--- GIVEN INFORMATION ---

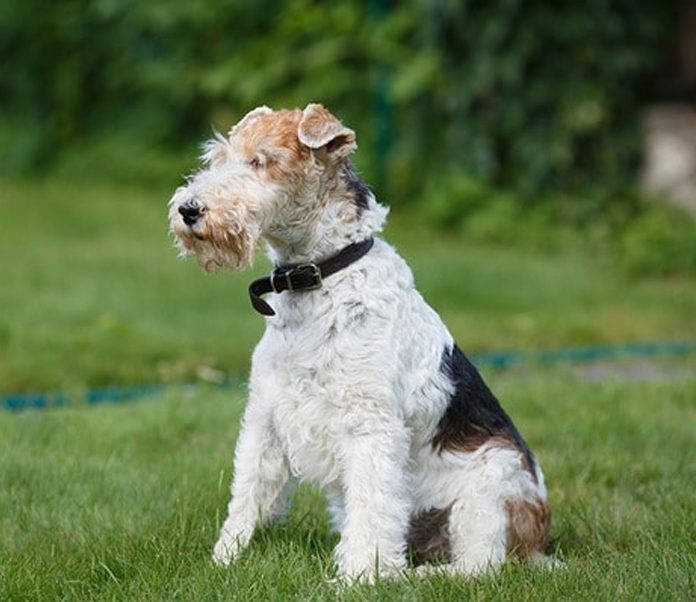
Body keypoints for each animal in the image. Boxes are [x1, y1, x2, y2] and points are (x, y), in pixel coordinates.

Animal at [169, 104, 556, 580]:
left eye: (261, 161)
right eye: (218, 157)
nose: (189, 210)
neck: (321, 275)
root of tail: (539, 544)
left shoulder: (370, 425)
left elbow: (372, 509)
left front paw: (357, 579)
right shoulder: (266, 416)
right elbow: (247, 495)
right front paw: (223, 561)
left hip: (489, 489)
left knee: (479, 566)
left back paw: (413, 575)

---

Scan the records for the string "left" and report each line where it occurs.

left eye: (261, 161)
left shoulder: (370, 425)
left elbow: (372, 509)
left front paw: (357, 579)
left hip: (489, 489)
left knee: (479, 566)
left back paw: (413, 575)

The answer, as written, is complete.